◆ Исходный текст:
■ ■ ■ ■ ■

– У вас... – веско спросил он, – есть друг на Первом Украинском фронте?
– Нельзя!.. Вы не имеете права! – закричали на полковника капитан и майор контрразведки. Испуганно сжалась свита штабных в углу, как бы боясь разделить неслыханную опрометчивость комбрига (а политотдельцы – и готовясь дать на комбрига материал). Но с меня уже было довольно: я сразу понял, что я арестован за переписку с моим школьным другом, и понял, по каким линиям ждать мне опасности.
(Там же. Стр. 28–29)
Рассказывать всё это своим первым сокамерникам было, конечно, ни к чему. Но и так откровенно и неумело придуриваться («Понятия не имею. Рази ж говорят, гады?») тоже было не обязательно.
Этот непроизвольный «простосердечный» его ответ свидетельствует о том, что привычка «играть незнанку» утвердилась в его сознании (наверно, даже и в подсознании) задолго ДО его лагерного опыта.
Но со следователем эта игра у него не задалась.
Из тюремной протяжённости оглядываясь потом на своё следствие, я не имел основания им гордиться. Я, конечно, мог держаться твёрже и, вероятно, мог извернуться находчивей. Затмение ума и упадок духа сопутствовали мне в первые недели. Только потому воспоминания эти не грызут меня раскаянием, что, слава Богу, избежал я кого-нибудь посадить. А близко было...
Содержание одних наших писем давало по тому времени полновесный материал для осуждения нас обоих; от момента, как они стали ложиться на стол оперативников цензуры, наша с Виткевичем судьба была решена, и нам только давали довоёвывать, допринести пользу. Но беспощадней: уже год каждый из нас носил по экземпляру неразлучно при себе в полевой сумке, чтобы сохранилась при всех обстоятельствах, если один выживет, – «Резолюцию № 1», составленную нами при одной из фронтовых встреч. «Резолюция» эта была – энергичная сжатая критика всей системы обмана и угнетения в нашей стране, затем, как прилично в политической программе, набрасывала, чем государственную жизнь исправить, и кончалась фразой: «Выполнение всех этих задач невозможно без организации». Даже безо всякой следовательской натяжки это был документ, зарождающий новую партию...
И вот помутнённым мозгом я должен был сплести теперь что-то очень правдоподобное о наших встречах с друзьями (встречи упоминались в письмах), чтоб они приходились в цвет с письмами, чтобы были на самой грани политики – и всё-таки не уголовный кодекс. И ещё чтоб эти объяснения как одно дыхание вышли из моего горла и убедили бы матёрого следователя в моей простоте, прибеднённости, открытости до конца. Чтобы – самое главное – мой ленивый следователь не склонился бы разбирать и тот заклятый груз, который я привёз в своём заклятом чемодане...

■ ■ ■ ■ ■

◆ Набор данных:

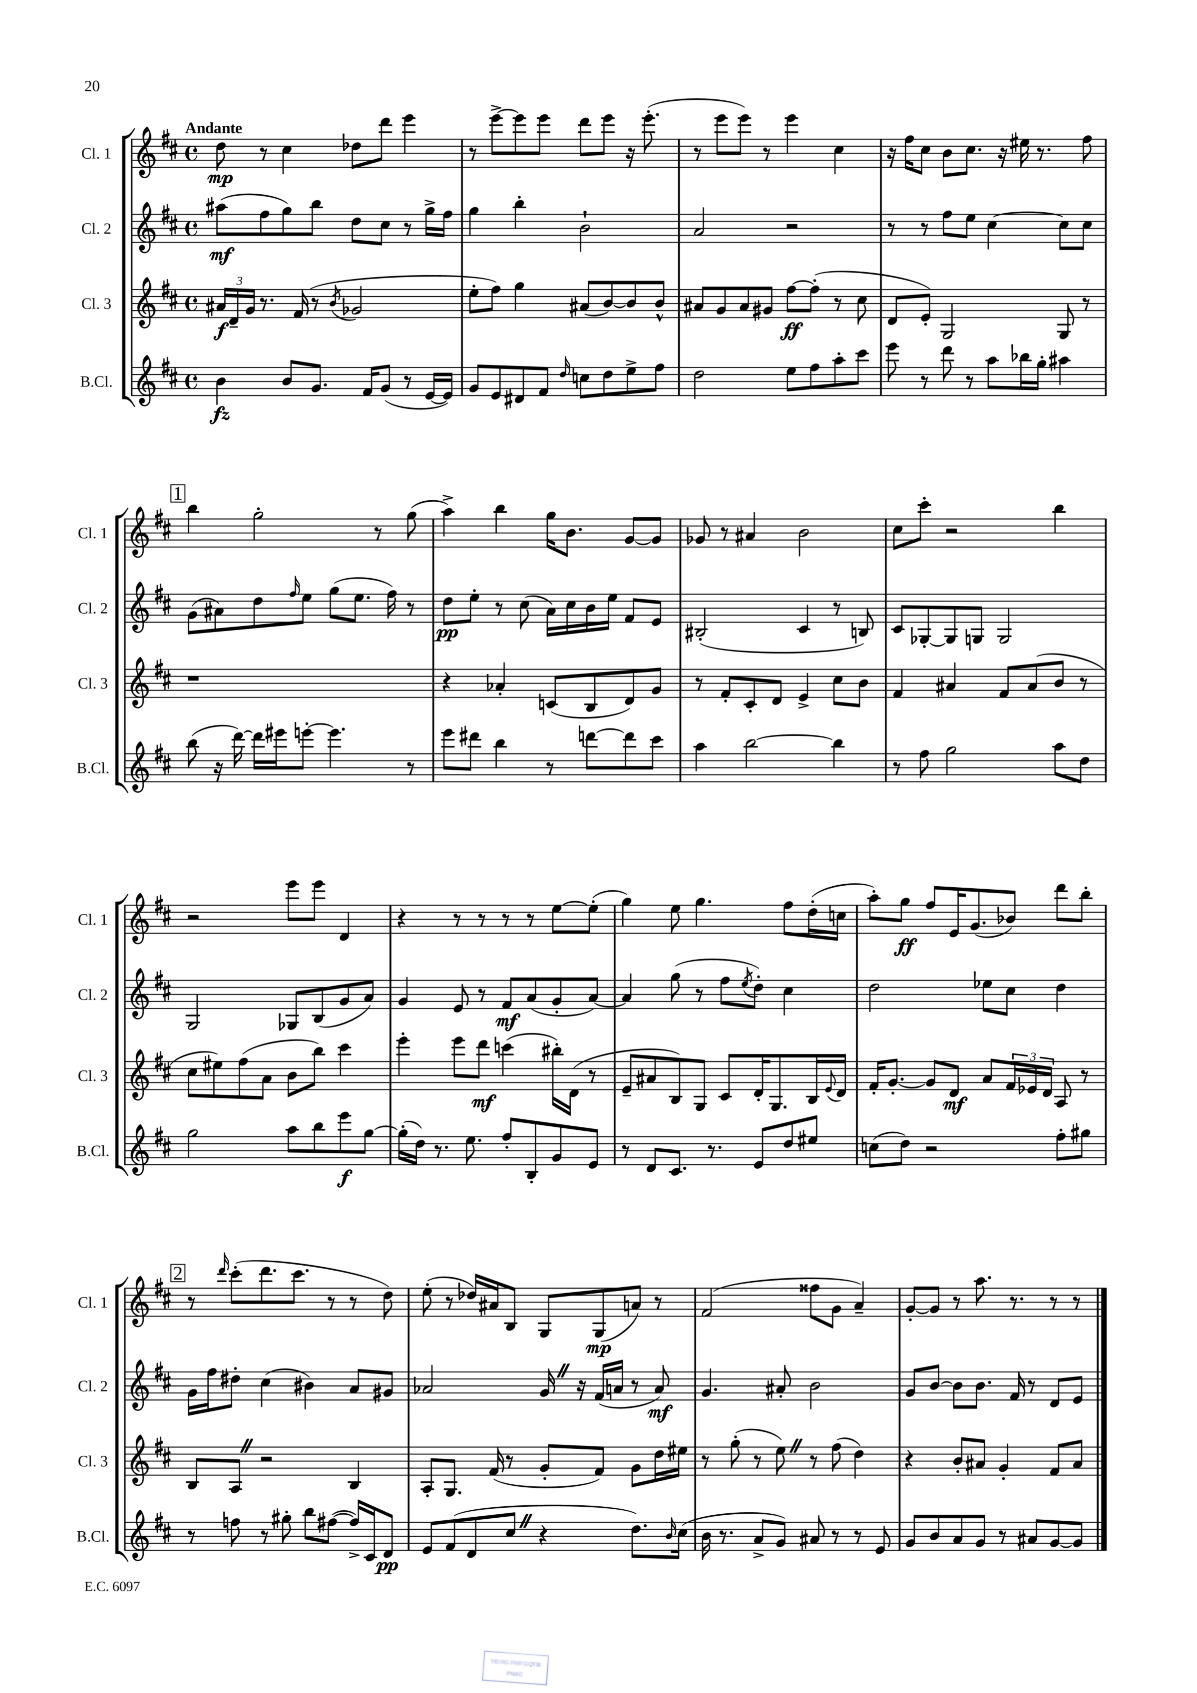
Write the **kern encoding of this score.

**kern	**dynam	**kern	**dynam	**kern	**dynam	**kern	**dynam
*part4	*part4	*part3	*part3	*part2	*part2	*part1	*part1
*staff4	*staff4	*staff3	*staff3	*staff2	*staff2	*staff1	*staff1
*I"B.Cl.	*	*I"Cl. 3	*	*I"Cl. 2	*	*I"Cl. 1	*
*I'B.Cl.	*	*I'Cl. 3	*	*I'Cl. 2	*	*I'Cl. 1	*
*clefG2	*	*clefG2	*	*clefG2	*	*clefG2	*
*k[f#c#]	*	*k[f#c#]	*	*k[f#c#]	*	*k[f#c#]	*
*M4/4	*	*M4/4	*	*M4/4	*	*M4/4	*
*met(c)	*	*met(c)	*	*met(c)	*	*met(c)	*
=1	=1	=1	=1	=1	=1	=1	=1
!	!	!	!	!	!	!LO:TX:a:B:t=Andante	!
4b\	fz	24a#X/LL	f	(8aa#X\L	mf	8dd\	mp
.	.	24d~/	.	.	.	.	.
.	.	24g/JJ	.	.	.	.	.
.	.	8.r	.	8ff#\	.	8r	.
8b/L	.	.	.	8gg\)	.	4cc#\	.
.	.	(16f#/	.	.	.	.	.
8.g/J	.	8r	.	8bb\J	.	.	.
.	.	8qb/	.	.	.	.	.
.	.	2g-X/	.	8dd\L	.	8dd-X\L	.
16f#/KL	.	.	.	.	.	.	.
(8g/J	.	.	.	8cc#\J	.	8ddd\J	.
8r	.	.	.	8r	.	4eee\	.
[16e/LL	.	.	.	16gg^\LL	.	.	.
16e/JJ])	.	.	.	16ff#\JJ	.	.	.
=2	=2	=2	=2	=2	=2	=2	=2
8g/L	.	8ee'\L	.	4gg\	.	8r	.
8e/	.	8ff#\J)	.	.	.	[8eee^\L	.
8d#X/	.	4gg\	.	4bb'\	.	8eee\]	.
8f#/J	.	.	.	.	.	8eee\J	.
16qqdd/	.	.	.	.	.	.	.
8ccn\L	.	(8a#X/L	.	2b`\	.	8ddd\L	.
8dd\	.	[8b/)	.	.	.	8eee\J	.
8ee^\	.	8b/]	.	.	.	16r	.
.	.	.	.	.	.	(8.eee'\	.
8ff#\J	.	8b^^/J	.	.	.	.	.
=3	=3	=3	=3	=3	=3	=3	=3
2dd\	.	8a#X/L	.	2a/	.	8r	.
.	.	8g/	.	.	.	8eee\L	.
.	.	8a#/	.	.	.	8eee\J)	.
.	.	8g#X/J	.	.	.	8r	.
8ee\L	.	[8ff#\L	ff	2r	.	4eee\	.
8ff#\	.	(8ff#'\J]	.	.	.	.	.
8aa'\	.	8r	.	.	.	4cc#\	.
8ccc#\J	.	8cc#\	.	.	.	.	.
=4	=4	=4	=4	=4	=4	=4	=4
8eee\	.	8d/L	.	8r	.	16r	.
.	.	.	.	.	.	16ff#\KL	.
8r	.	8e'/J)	.	8r	.	8cc#\J	.
8ddd\	.	2G/	.	8ff#\L	.	8b\L	.
8r	.	.	.	8ee\J	.	8.cc#\J	.
8aa\L	.	.	.	[4cc#\	.	.	.
.	.	.	.	.	.	16r	.
16bb-X\L	.	.	.	.	.	16ee#X\	.
16gg'\JJ	.	.	.	.	.	8.r	.
4aa#X\	.	8G/	.	8cc#\L]	.	.	.
.	.	8r	.	8cc#\J	.	8ff#\	.
!!LO:LB:g=z
!!LO:REH:place=s1:t=1
=5	=5	=5	=5	=5	=5	=5	=5
(8bb\	.	1r	.	(8g\L	.	4bb\	.
16r	.	.	.	8a#X\)	.	.	.
[16ddd\)	.	.	.	.	.	.	.
16ddd\LL]	.	.	.	8dd\	.	2gg'\	.
16eee#X\J	.	.	.	.	.	.	.
.	.	.	.	16qqff#/	.	.	.
[8eeen'\J	.	.	.	8ee\J	.	.	.
4.eee\]	.	.	.	(8gg\L	.	.	.
.	.	.	.	8.ee\J	.	.	.
.	.	.	.	.	.	8r	.
.	.	.	.	16ff#\)	.	.	.
8r	.	.	.	8r	.	(8gg\	.
=6	=6	=6	=6	=6	=6	=6	=6
8eee\L	.	4r	.	8dd\L	pp	4aa^\)	.
8ddd#X\J	.	.	.	8ee'\J	.	.	.
4bb\	.	4a-X'/	.	8r	.	4bb\	.
.	.	.	.	(8cc#\	.	.	.
8r	.	(8cn/L	.	16a\LL)	.	16gg\KL	.
.	.	.	.	16cc#\	.	8.b\J	.
[8dddn\L	.	8B/	.	16b\	.	.	.
.	.	.	.	16ee\JJ	.	.	.
8ddd\]	.	8d/)	.	8f#/L	.	[8g/L	.
8ccc#\J	.	8g/J	.	8e/J	.	8g/J]	.
=7	=7	=7	=7	=7	=7	=7	=7
4aa\	.	8r	.	(2B#X'/	.	8g-X/	.
.	.	8f#'/L	.	.	.	8r	.
[2bb\	.	8c#'/	.	.	.	4a#X/	.
.	.	8d/J	.	.	.	.	.
.	.	4e^/	.	4c#/	.	2b\	.
4bb\]	.	8cc#\L	.	8r	.	.	.
.	.	8b\J	.	8Bn/)	.	.	.
=8	=8	=8	=8	=8	=8	=8	=8
8r	.	4f#/	.	8c#/L	.	8cc#\L	.
8ff#\	.	.	.	[8G-X'/	.	8ccc#'\J	.
2gg\	.	4a#X/	.	8G-/]	.	2r	.
.	.	.	.	8Gn/J	.	.	.
.	.	8f#/L	.	2G/	.	.	.
.	.	(8a#/	.	.	.	.	.
8aa\L	.	8b/J	.	.	.	4bb\	.
8dd\J	.	8r	.	.	.	.	.
!!LO:LB:g=z
=9	=9	=9	=9	=9	=9	=9	=9
2gg\	.	8cc#\L	.	2G/	.	2r	.
.	.	8ee#X\)	.	.	.	.	.
.	.	(8ff#\	.	.	.	.	.
.	.	8a\J	.	.	.	.	.
8aa\L	.	8b\L	.	8G-X/L	.	8eee\L	.
8bb\	.	8bb\J)	.	(8B/	.	8eee\J	.
8eee\	f	4ccc#\	.	8g/	.	4d/	.
[8gg\J	.	.	.	8a/J)	.	.	.
=10	=10	=10	=10	=10	=10	=10	=10
(16gg'\LL]	.	4eee'\	.	4g/	.	4r	.
16dd\JJ)	.	.	.	.	.	.	.
8.r	.	.	.	.	.	.	.
.	.	8eee\L	.	8e/	.	8r	.
8.ee\	.	.	.	.	.	.	.
.	.	8ddd\J	mf	8r	.	8r	.
8ff#'/L	.	(4cccn\	.	8f#/L	mf	8r	.
8B'/	.	.	.	(8a/	.	8r	.
8g/	.	16bb#X'\LL)	.	8g'/	.	[8ee\L	.
.	.	(16d\JJ	.	.	.	.	.
8e/J	.	8r	.	[8a/J)	.	(8ee'\J]	.
=11	=11	=11	=11	=11	=11	=11	=11
8r	.	8e~/L	.	4a/]	.	4gg\)	.
8d/L	.	8a#X/	.	.	.	.	.
8.c#/J	.	8B/)	.	(8gg\	.	8ee\	.
.	.	8G/J	.	8r	.	4.gg\	.
8.r	.	.	.	.	.	.	.
.	.	8c#/L	.	8ff#\L	.	.	.
.	.	.	.	8qee/	.	.	.
8e/L	.	16d'/K	.	8dd'\J)	.	.	.
.	.	8.G/	.	.	.	.	.
8dd/	.	.	.	4cc#\	.	8ff#\L	.
8ee#X/J	.	16B/L	.	.	.	(16dd'\L	.
.	.	8qqe/	.	.	.	.	.
.	.	16d/JJ	.	.	.	16ccn\JJ	.
=12	=12	=12	=12	=12	=12	=12	=12
(8ccn\L	.	16f#'/KL	.	2dd\	.	8aa'\L)	.
.	.	[8.g'/J	.	.	.	.	.
8dd\J)	.	.	.	.	.	8gg\J	ff
2r	.	8g/L]	.	.	.	8ff#/L	.
.	.	8d/J	mf	.	.	16e/K	.
.	.	.	.	.	.	(8.g/	.
.	.	8a/L	.	8ee-X\L	.	.	.
.	.	24f#/L	.	8cc#\J	.	8b-X/J)	.
.	.	24e-X/	.	.	.	.	.
.	.	24d/JJ	.	.	.	.	.
8ff#'\L	.	8A/	.	4dd\	.	8ddd\L	.
8gg#X\J	.	8r	.	.	.	8bb'\J	.
!!LO:LB:g=z
!!LO:REH:place=s1:t=2
=13	=13	=13	=13	=13	=13	=13	=13
8r	.	8B/L	.	16g\LL	.	8r	.
.	.	.	.	16ff#\J	.	.	.
.	.	.	.	.	.	16qqddd/	.
8ffn\	.	8AZ/J	.	8dd#X'\J	.	(8ccc#'\L	.
8r	.	2r	.	(4cc#\	.	8.ddd\	.
8gg#X'\	.	.	.	.	.	.	.
.	.	.	.	.	.	8.ccc#\J	.
8bb\L	.	.	.	4b#X\)	.	.	.
([8ff#X\J	.	.	.	.	.	8r	.
16ff#^/LL])	.	4B/	.	8a/L	.	8r	.
16c#/J	.	.	.	.	.	.	.
8d/J	pp	.	.	8g#X/J	.	8dd\)	.
=14	=14	=14	=14	=14	=14	=14	=14
8e/L	.	8A'/L	.	2a-X/	.	(8ee'\	.
(8f#/	.	8.G/J	.	.	.	8r	.
8d/	.	.	.	.	.	16dd-X/LL)	.
.	.	(16f#/	.	.	.	16a#X/J	.
8cc#Z/J	.	8r	.	.	.	8B/J	.
4r	.	8g'/L	.	16gZ/	.	8G/L	.
.	.	.	.	16r	.	.	.
.	.	8f#/J)	.	(16f#/LL	.	(8G/	mp
.	.	.	.	16an/JJ	.	.	.
8.dd\L)	.	8g\L	.	8r	.	8an/J)	.
.	.	16dd\L	.	8a/)	mf	8r	.
16qqb/	.	.	.	.	.	.	.
(16cc#\Jk	.	16ee#X\JJ	.	.	.	.	.
=15	=15	=15	=15	=15	=15	=15	=15
16b\	.	8r	.	4.g/	.	(2f#/	.
8.r	.	.	.	.	.	.	.
.	.	(8gg'\	.	.	.	.	.
8a^/L	.	8r	.	.	.	.	.
8g/J)	.	8eeZ\)	.	8a#X'/	.	.	.
8a#X/	.	8r	.	2b\	.	8ff##X\L	.
8r	.	(8ff#\	.	.	.	8g\J	.
8r	.	4dd\)	.	.	.	4a~/)	.
8e/	.	.	.	.	.	.	.
=16	=16	=16	=16	=16	=16	=16	=16
8g/L	.	4r	.	8g/L	.	[8g'/L	.
8b/	.	.	.	[8b/J	.	8g/J]	.
8a/	.	8b'/L	.	8b\L]	.	8r	.
8g/J	.	8a#X/J	.	8.b\J	.	8.aa\	.
8r	.	4g'/	.	.	.	.	.
.	.	.	.	16f#/	.	8.r	.
8a#X/L	.	.	.	8r	.	.	.
[8g/	.	8f#/L	.	8d/L	.	8r	.
8g/J]	.	8a#/J	.	8e/J	.	8r	.
==	==	==	==	==	==	==	==
*-	*-	*-	*-	*-	*-	*-	*-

■ ■ ■ ■ ■

◆ Задание: Дословно выпишите из текста об аресте и следствии фрагмент между «(Там же. Стр.» и «было не обязательно.» включительно.

◆ Ответ:
(Там же. Стр. 28–29)
Рассказывать всё это своим первым сокамерникам было, конечно, ни к чему. Но и так откровенно и неумело придуриваться («Понятия не имею. Рази ж говорят, гады?») тоже было не обязательно.